Nunu Fine Art New York is pleased to present What Remains, Cianne Fragione’s first solo exhibition with the gallery, with artworks created in the past five years. Fragione (b.1952) is an American born artist of Italian heritage who lives and works in Washington, DC. The exhibition will feature nearly 30 wall works ranging from paintings, drawings, collages, and assemblages in various scales. 

Over four decades, Fragione has developed her own process-oriented artistic vocabulary that crosses boundaries between abstract painting and sculpture, and between object and image. While a sense of space and movement dominates her two-dimensional works, her assemblage pieces tend to be denser and more corporeal. Refined and scruffy surfaces on her paintings and collages evoke encrusted layers of time-laden structures and landscapes. Meanwhile, delicately drawn lines enlarge the surface narratives by creating open spatial fields. 

Fragione’s most recent works respond to two collections of poems by Italian poet and writer Eugenio Montale: Mediterraneo and Ossi di Seppia. “One significant aspect of Montale's poetry is its ability to develop and vividly express an iconography of ordinary objects in ways that reshape everyday life experience with imagination, unpredictability, and sensitivity. I share this intention as well as some of Montale’s linguistic spirit; my work draws upon similar types of formal motifs that refer to memories, traditions, and histories, both personal and cultural.” 

 A striking combination of oil paint, mixed-media materials, and found objects and textiles invite graceful and rough transitions in Fragione’s work.

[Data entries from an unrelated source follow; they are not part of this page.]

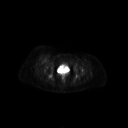
FDG PET of an extremity soft-tissue mass (from a PET/CT study), one axial slice. Slice 69 of 267 in the series (ordered by position). 3.27 mm slice thickness. 128 × 128 image matrix, field of view 700 × 700 mm. Patient: female, 56 years. From the clinical record (not read from this slice): histological type: malignant solitary fibrous tumor; grade: intermediate; site of the primary tumour: right thigh.
Annotated regions visible in this slice (expert contour drawn on MRI and transferred to this co-registered scan by the dataset authors):
- gross tumour volume including surrounding oedema: bounding box <38,56,47,62> (left, top, right, bottom; pixels)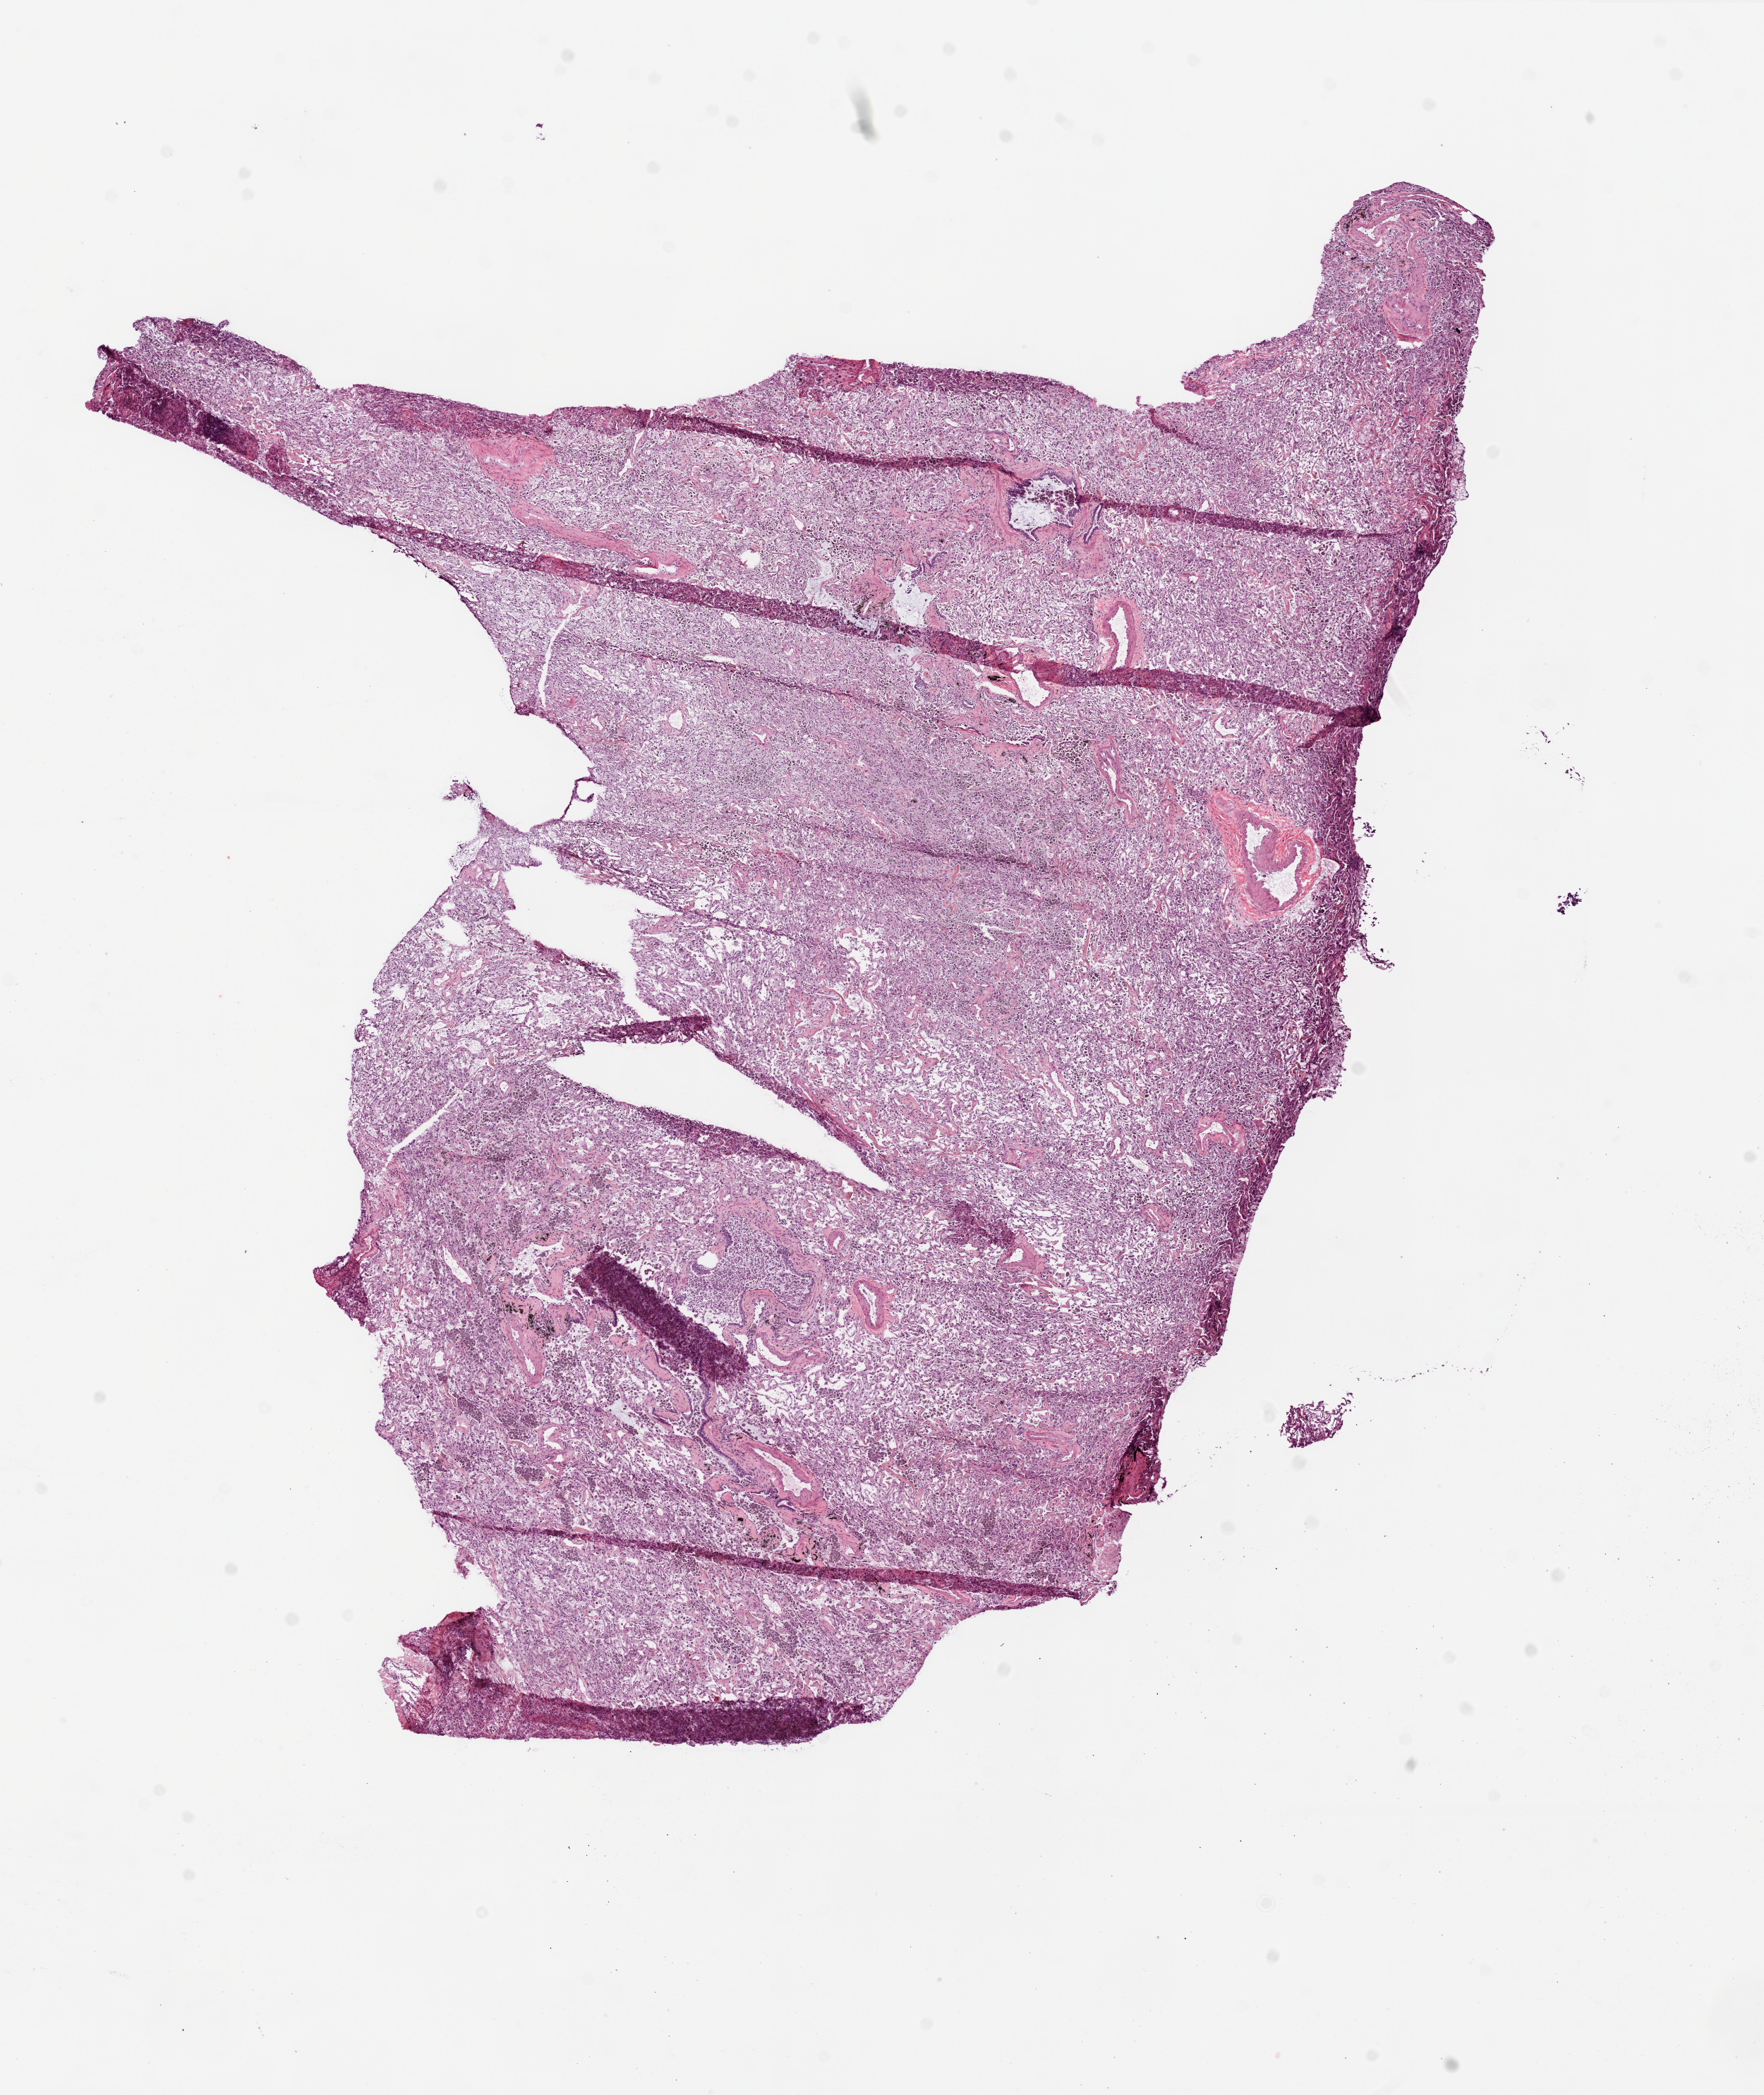
Whole-slide histology image, H&E — whole scanned area (about 10.0 x 11.9 mm, from a 20x scan) shown as a low-resolution overview, frozen section from the top of the tissue portion, lung, solid tissue normal (non-tumour tissue) sample. Patient: male, age at initial diagnosis 45 years.
- this section: solid tissue normal (non-tumour) sample from the same patient
- patient diagnosis: Adenocarcinoma, NOS (upper lobe, lung)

Each work is built slowly, over lengthy periods, becoming a dense synthesis of influences and personal perspectives, including mid-century gestural abstraction, her close connection to the expressive work of the San Francisco Bay Area Beat and Funk artists, and the physical fluency of her early training as a professional dancer. “(…) unlike a performance, which is ephemeral, the canvas or sheet of paper has become the stage, the space in which movement is orchestrated and inscribed in durable, articulate form.”- says the artist, speaking of her artistic transition from dance to visual arts. 

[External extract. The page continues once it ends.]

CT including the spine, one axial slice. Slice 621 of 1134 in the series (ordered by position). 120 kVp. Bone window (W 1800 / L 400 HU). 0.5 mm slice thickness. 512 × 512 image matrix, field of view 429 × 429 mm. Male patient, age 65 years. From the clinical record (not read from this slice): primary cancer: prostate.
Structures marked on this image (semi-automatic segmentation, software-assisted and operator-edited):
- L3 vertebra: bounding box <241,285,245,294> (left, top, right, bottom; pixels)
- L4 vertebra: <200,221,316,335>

The artwork on view will offer valuable insight into Fragione’s seasoned artistic practice and gestural achievements and introduce several works from the past few years that have never been publicly shown.  

ABOUT CIANNE FRAGIONE

Cianne Fragione (b. 1952) is a multidisciplinary artist. With roots in the San Francisco Bay Area Beat and Funk art milieus, she has developed her own process-oriented artistic vocabulary over the past four decades that crosses boundaries between abstract painting and sculpture, and between object and image. Fragione's art is deeply rooted in experimentation and a commitment to pushing the limits of form and medium, establishing her as a significant voice in contemporary art.

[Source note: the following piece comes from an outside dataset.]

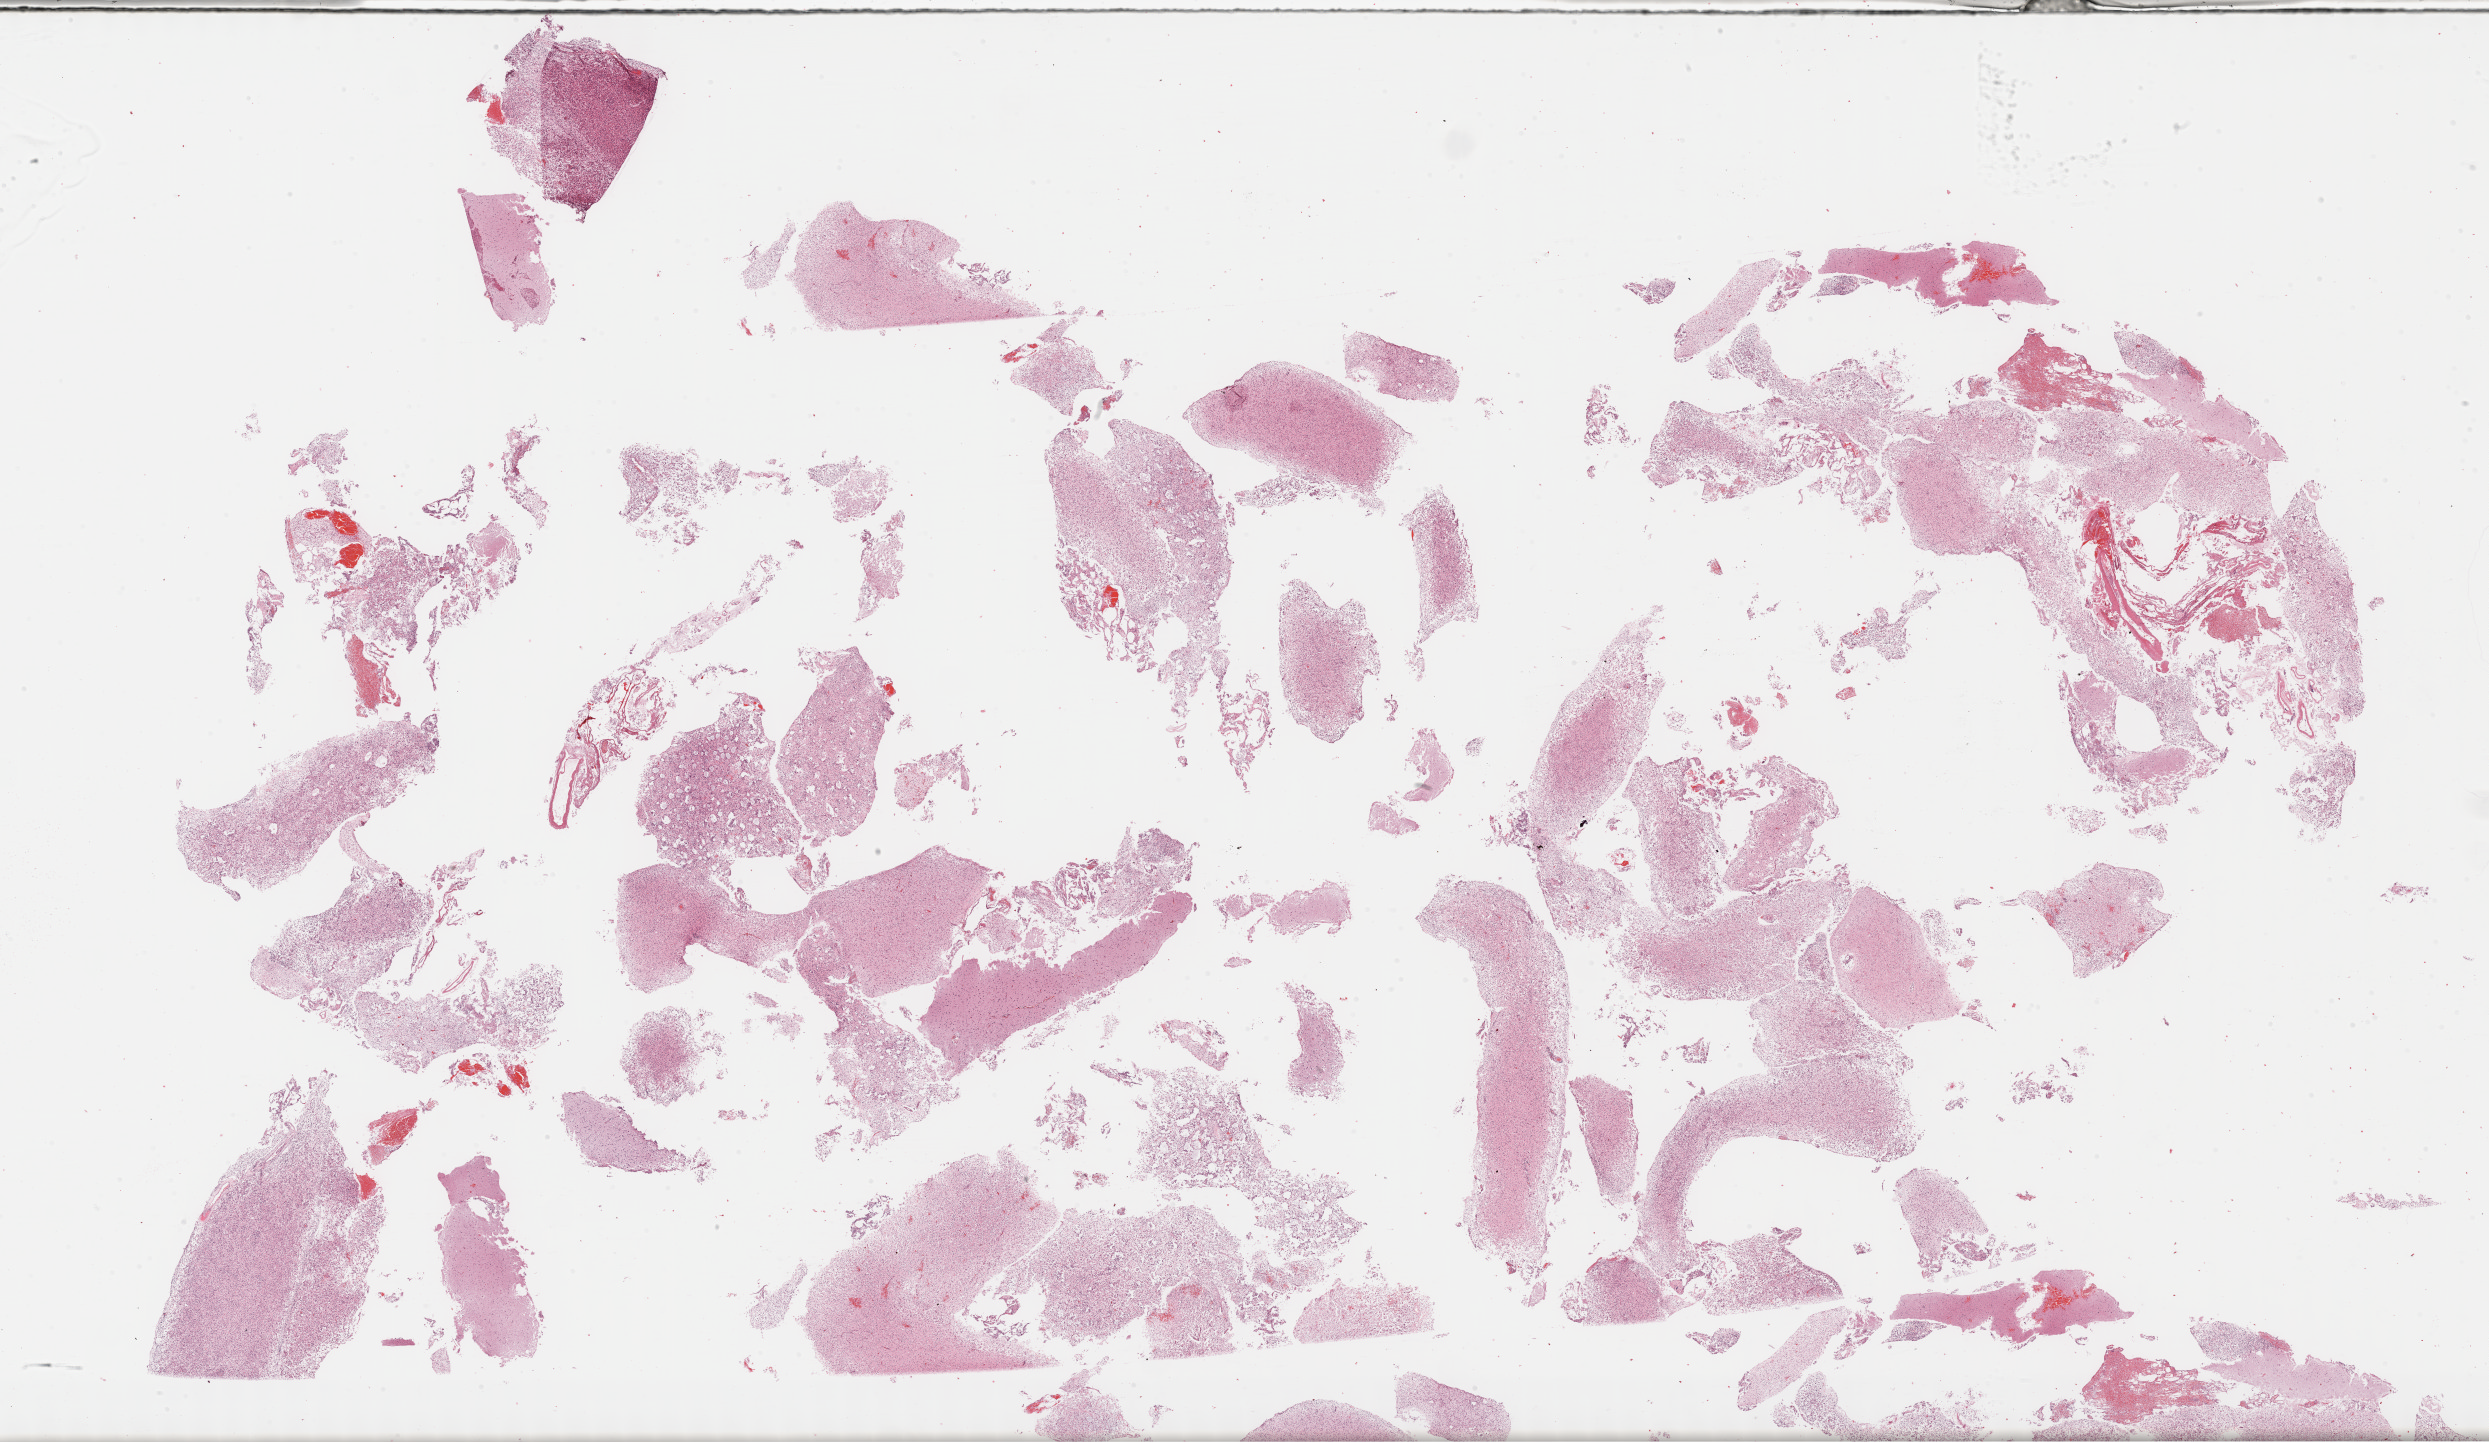
Hematoxylin and eosin (H&E) stained whole-slide image — low-resolution overview of the scanned area, about 40.3 x 23.3 mm (from a 40x scan); FFPE section; brain, primary tumour sample. Patient: male, age at initial diagnosis 31 years. Histologic grade: G2 (moderately differentiated).
Laterality: left. Pathologic diagnosis: Astrocytoma, NOS (cerebrum).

Fragione has exhibited internationally at institutions such as the American University Museum, Washington, D.C.; The Textile Museum, Washington, D.C.; Art in Embassies in Geneva, Sofia, and Vilnius; and the San Francisco Museum of Modern Art Gallery. Her works are held in major collections, including the Baltimore Museum of Art, the DC Commission Art Bank Collection, the US State Department's Art-In-Embassies Permanent Collection in Guadalajara, and Stanford University’s Special Collections. She has received prestigious awards and fellowships, including Art Omi, the Milton and Sally Avery Arts Fellowship, and nominations for the Joan Mitchell Painting and Sculpture Award and the Anonymous Was a Woman Award.